Palm oil prices boost despite virus fear due to tight supply
October 4, 2022

Palm oil prices boost despite virus fear due to tight supply

PARIS- Declining production and rising demand should push palm oil prices higher in the coming months, outweighing current fears about a virus outbreak in China that fuelled a sell-off in recent days, Oil World said on Friday.

Global palm oil output is expected to decline by 1 million tonne in the 2019/2020 season, putting the market on course for a second successive annual supply deficit, Thomas Mielke, head of the Hamburg-based analyst firm said.

Tightening supply had already triggered a rally in palm oil prices in the last quarter of 2019 before concern over the impact of a spreading coronavirus in China and moves by India to curb imports of Malaysian palm oil fuelled a pullback since mid-January.

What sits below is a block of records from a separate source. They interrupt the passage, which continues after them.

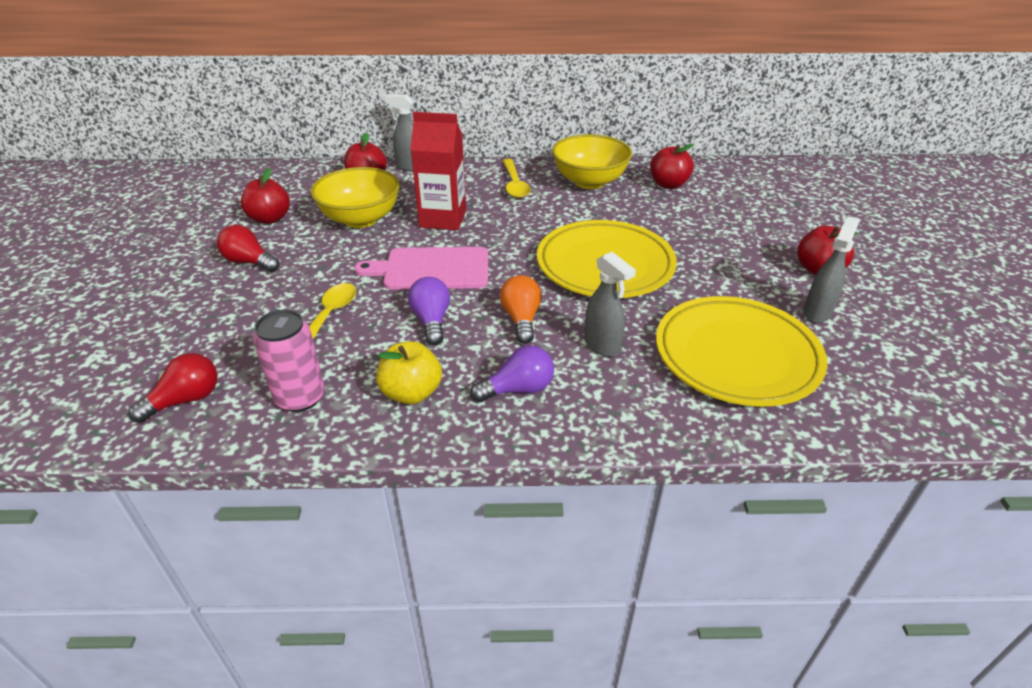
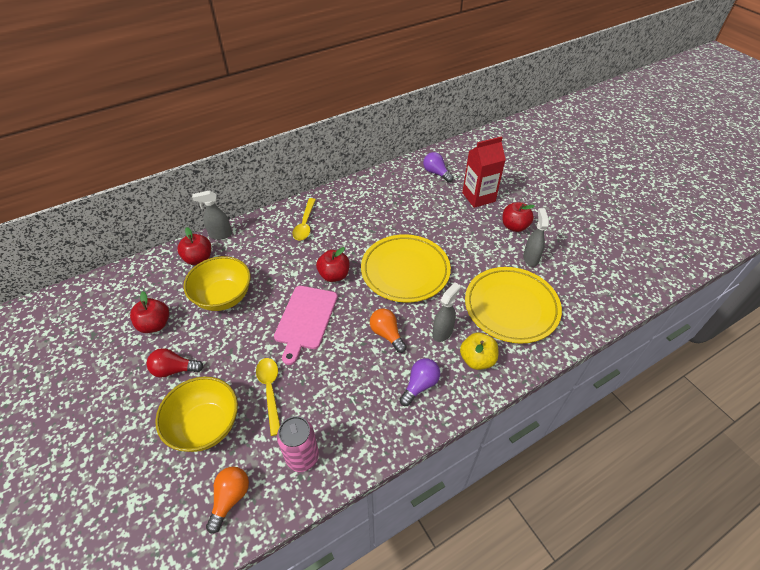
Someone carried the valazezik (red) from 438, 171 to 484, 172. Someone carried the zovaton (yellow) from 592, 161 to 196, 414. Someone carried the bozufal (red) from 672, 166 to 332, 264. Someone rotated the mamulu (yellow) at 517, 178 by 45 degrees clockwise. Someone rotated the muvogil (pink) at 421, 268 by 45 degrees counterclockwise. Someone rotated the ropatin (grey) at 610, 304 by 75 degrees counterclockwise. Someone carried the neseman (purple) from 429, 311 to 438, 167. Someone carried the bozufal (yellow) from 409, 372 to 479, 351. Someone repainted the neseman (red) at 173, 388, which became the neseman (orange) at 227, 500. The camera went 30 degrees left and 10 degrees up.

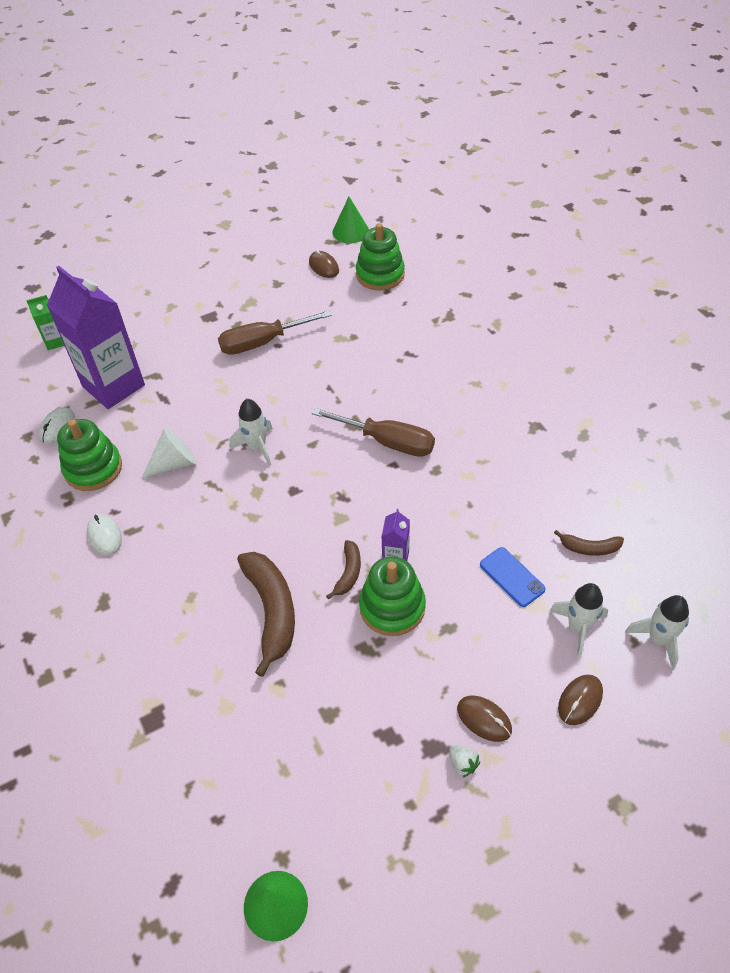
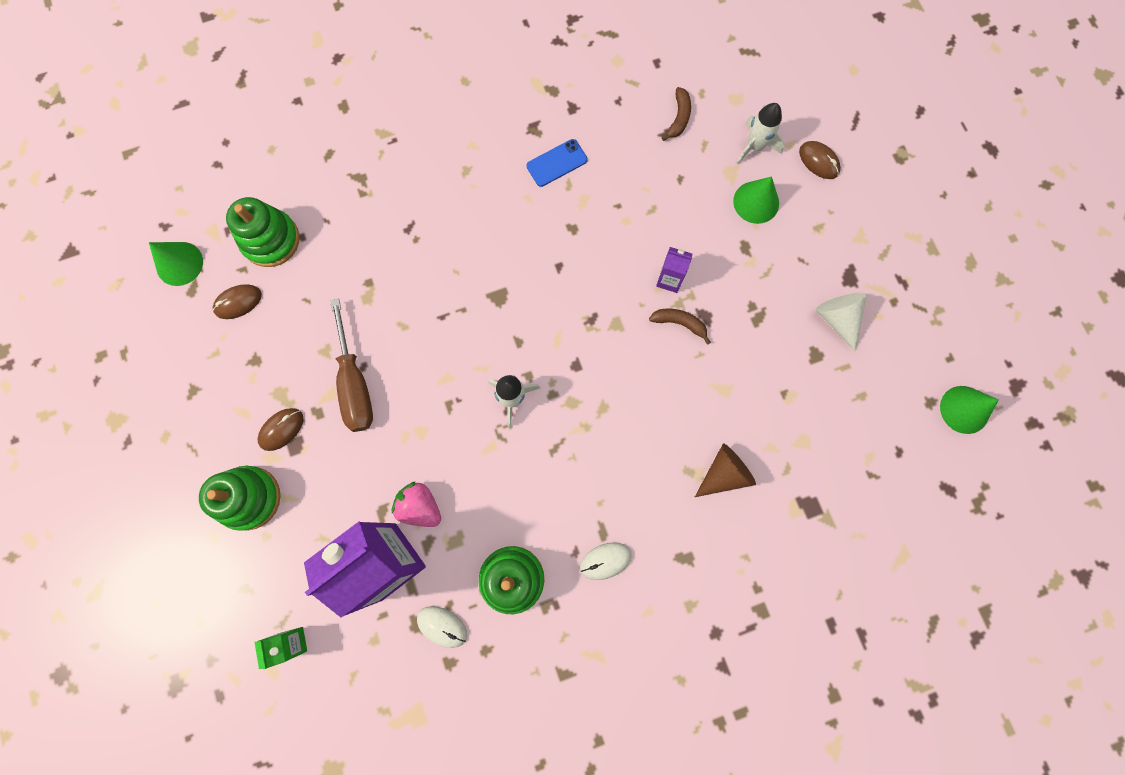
Someone took away the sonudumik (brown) at 373, 432. Someone carried the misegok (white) from 168, 453 to 841, 322. Someone carried the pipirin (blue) from 513, 577 to 557, 163. Someone took away the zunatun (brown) at 266, 614. Someone carried the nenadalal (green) from 392, 596 to 240, 498. Someone took away the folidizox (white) at 657, 632. Someone carried the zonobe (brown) from 484, 719 to 281, 429. Someone took away the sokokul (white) at 464, 761. Someone put down the misegok (green) at 756, 200. Someone put down the misegok (brown) at 725, 470. Someone put down the sokokul (pink) at 416, 504. The camera went 85 degrees left and 25 degrees up.

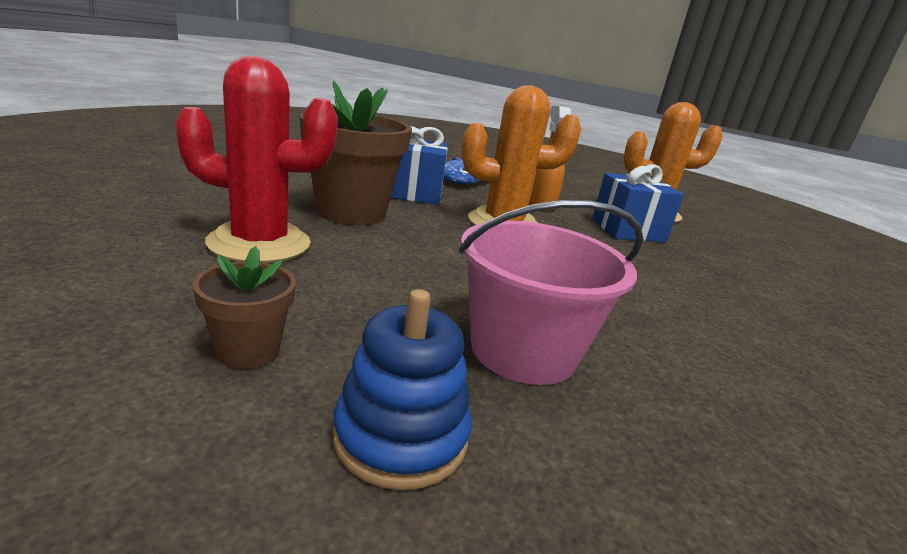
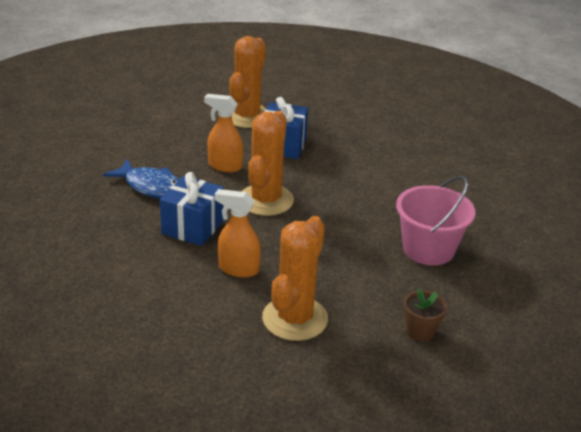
Someone repainted the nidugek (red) at 256, 159, which became the nidugek (orange) at 295, 278. Someone swapped the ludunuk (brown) at 356, 153 for the ropatin (orange) at 238, 233. Someone took away the nenadalal (blue) at 402, 389. The camera went 65 degrees left and 10 degrees up.

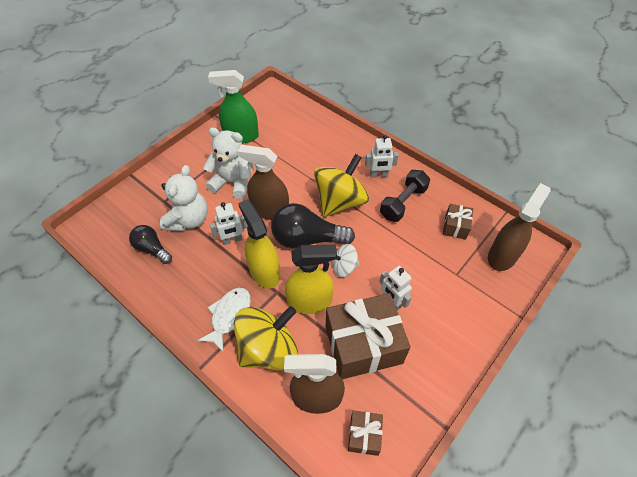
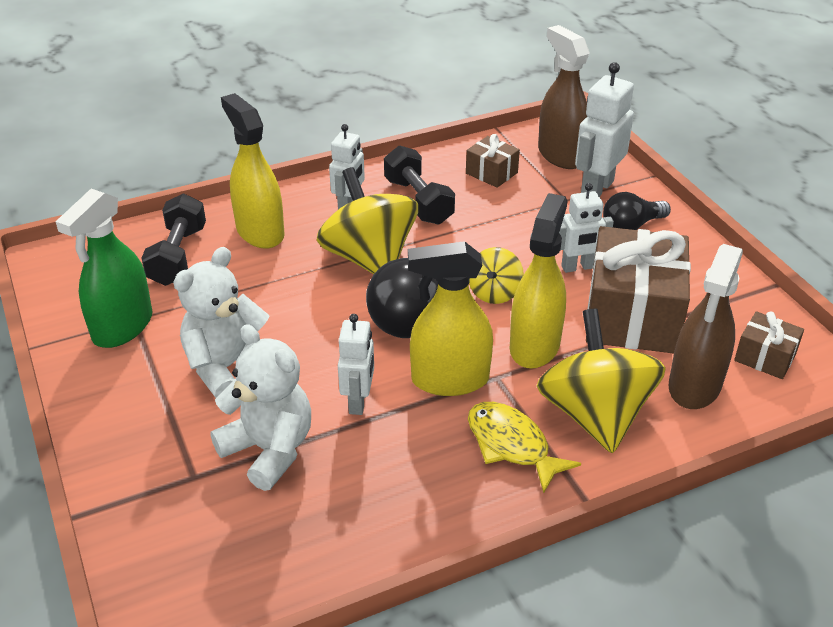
Someone took away the ropatin (brown) at 263, 182. Someone carried the neseman (black) from 150, 244 to 637, 211. Someone repainted the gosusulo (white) at 346, 260, which became the gosusulo (yellow) at 496, 275. Someone repainted the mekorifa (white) at 224, 320, which became the mekorifa (yellow) at 524, 447. Someone put down the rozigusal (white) at 604, 129. Someone put down the ropatin (yellow) at 253, 171. Someone put down the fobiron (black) at 174, 240. The camera went 65 degrees left and 15 degrees down.

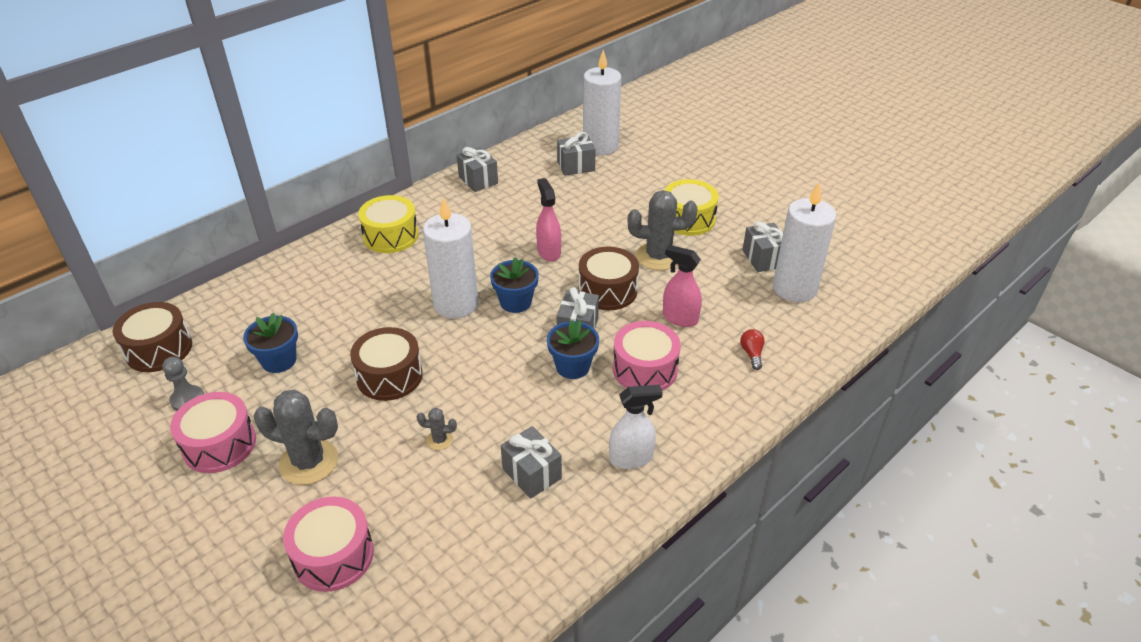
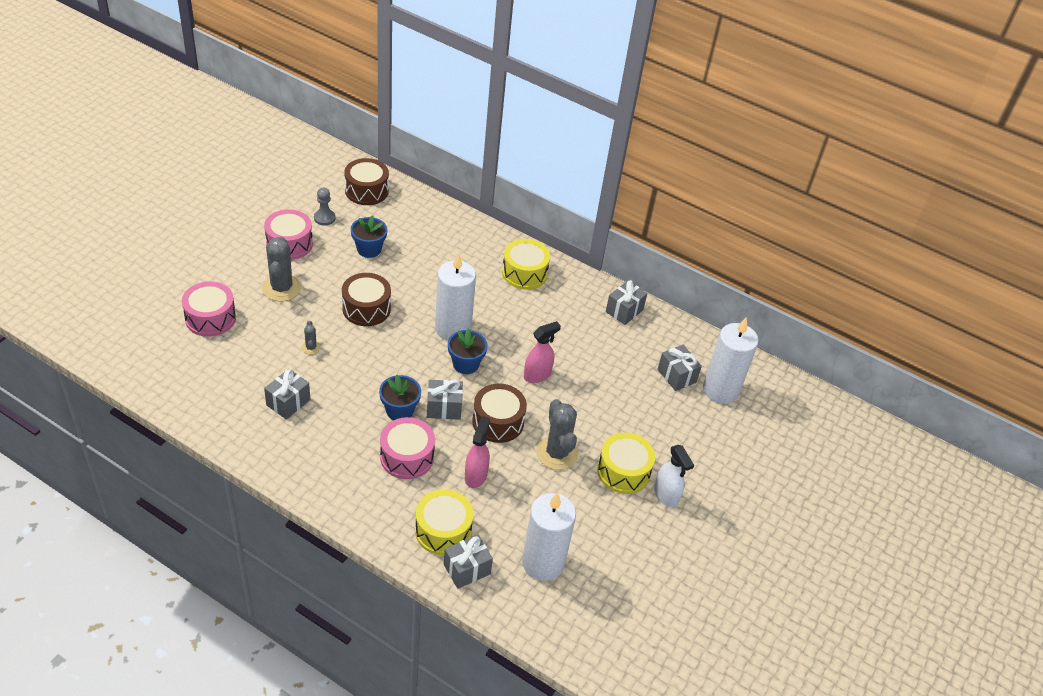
Someone carried the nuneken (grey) from 763, 246 to 468, 562. Someone swapped the neseman (red) at 752, 349 for the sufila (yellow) at 444, 522. Someone carried the ropatin (white) from 636, 427 to 674, 476. The camera went 70 degrees right and 5 degrees up.

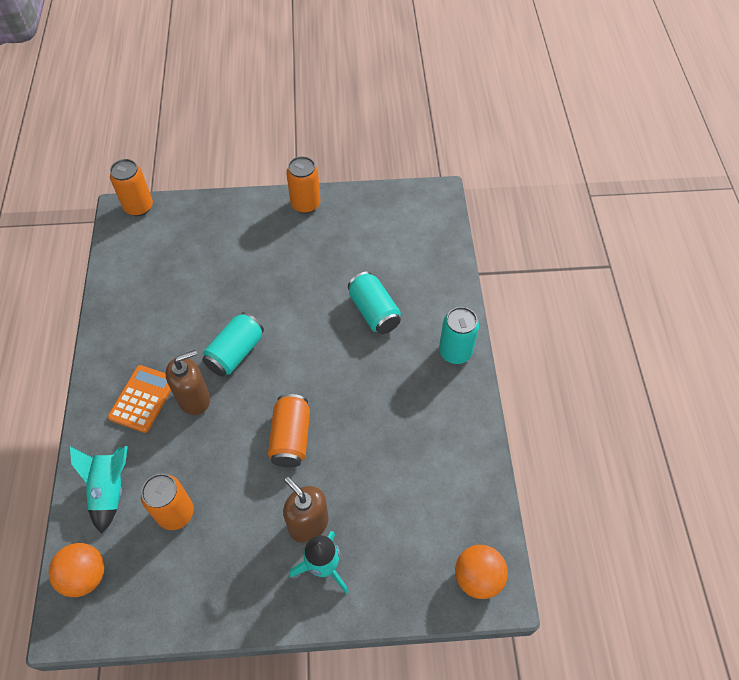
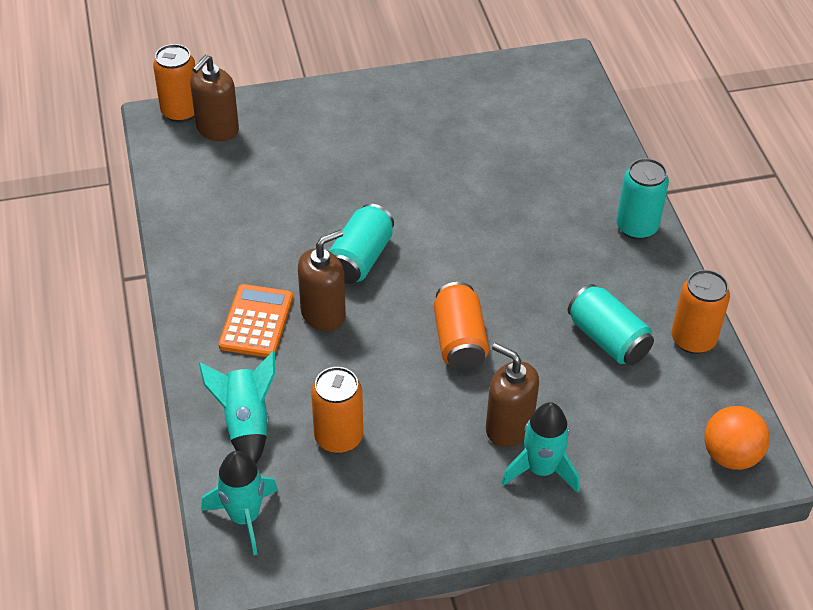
Someone carried the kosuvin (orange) from 303, 185 to 700, 312. Someone carried the kosuvin (turquoise) from 374, 303 to 611, 324. Someone swapped the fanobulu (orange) at 76, 570 for the folidizox (turquoise) at 239, 503. Someone put down the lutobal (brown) at 214, 98. The camera went 10 degrees left and 10 degrees down.

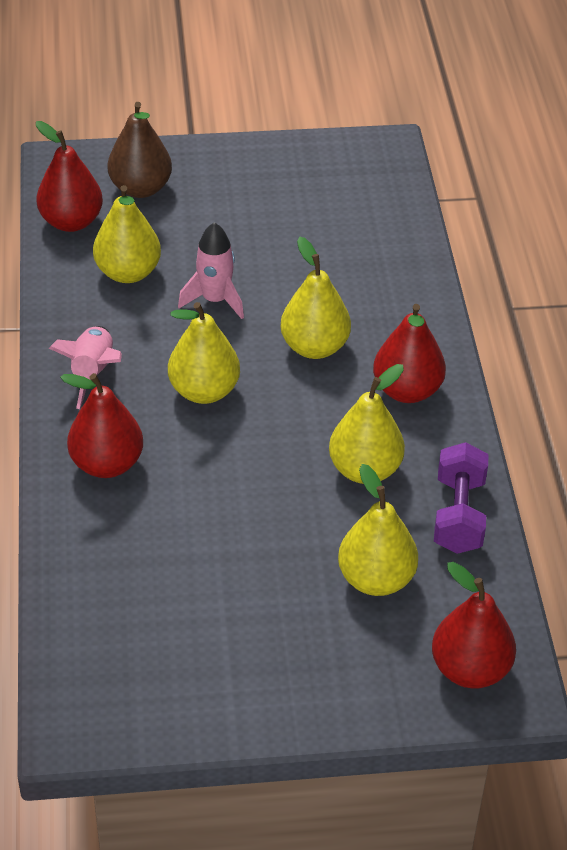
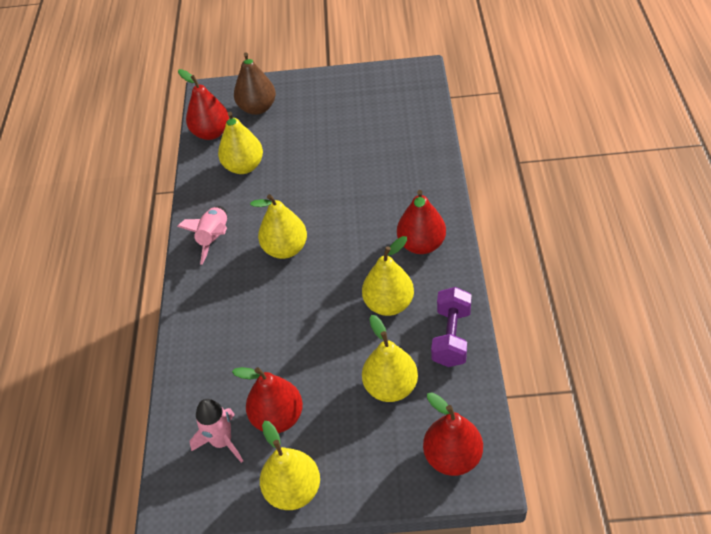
Someone carried the folidizox (pink) from 211, 270 to 216, 431. Someone carried the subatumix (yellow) from 315, 298 to 290, 465. Someone carried the subatumix (red) from 101, 425 to 267, 400. The camera went 10 degrees right and 5 degrees up.

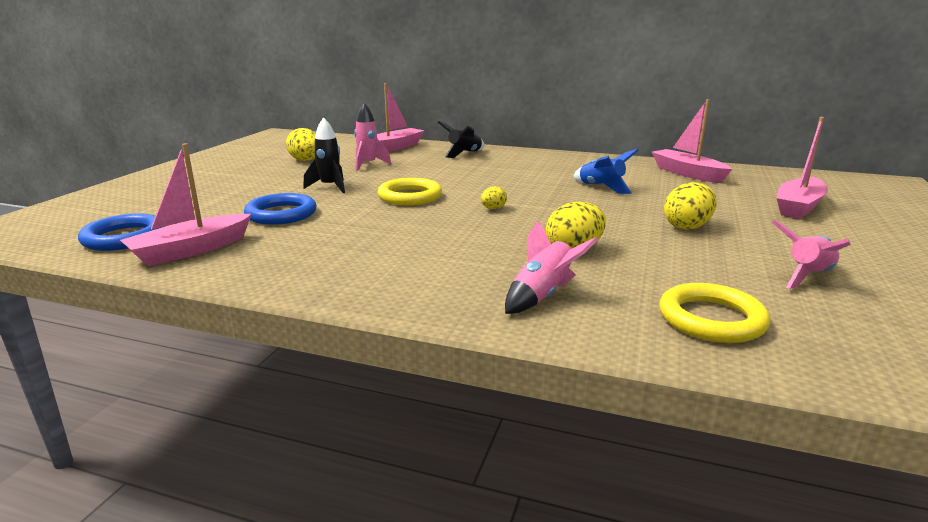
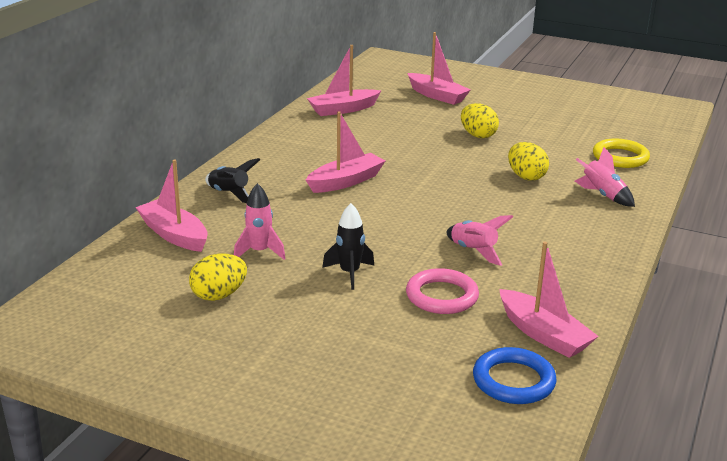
Someone took away the folidizox (blue) at 606, 171. Someone took away the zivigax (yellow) at 409, 191. Someone took away the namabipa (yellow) at 494, 197. Someone repainted the zivigax (blue) at 280, 209, which became the zivigax (pink) at 442, 291. Someone carried the folidizox (pink) from 811, 254 to 480, 240. Someone put down the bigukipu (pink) at 345, 152. The camera went 85 degrees left and 5 degrees up.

“Prices falling on Bursa Malaysia and all over the place were not linked to fundamentals. They were linked to emotions and nearby uncertainty, but the fundamentals will in my opinion prevail,” Mielke told the Paris Grain Day conference.

“The fundamentals are bullish and they are likely to become more bullish in 2021….because we are carrying unusually small stocks at the end of the season.”

Steady global demand for palm oil has been boosted by a sharp increase in edible oil imports by China and could be further raised by a biofuel blending programme in Indonesia, Mielke said.

Oil World’s conservative estimate for average palm oil prices over January-June is about $800 a tonne, up from $770 as of Thursday, he said.

However, if Indonesia were this year to implement fully a programme requiring 30% bio-content in diesel fuel, notably using palm oil as feedstock, that could push up palm oil prices by as much as $150, he said.

Tensions between Malaysia and India, respectively a major producer and importer of palm oil, were not expected to depress prices as India’s reliance on imports would lead to global demand being reallocated, Mielke added.

Vegetable oil markets were also being supported by dwindling supplies of rapeseed after poor harvests in the European Union and Australia, Mielke said.

The soybean market was expected to be less well supported than other oilseeds because of expectations this year for a bumper Brazilian harvest, higher U.S. production and uncertain Chinese demand.

China’s consumption of soybeans has been dented by a swine fever epidemic, which has reduced the need for soy protein in pig feed.

However, that has also limited supply of soybean oil from soybean crushing, leading China to import more edible oil, Mielke said.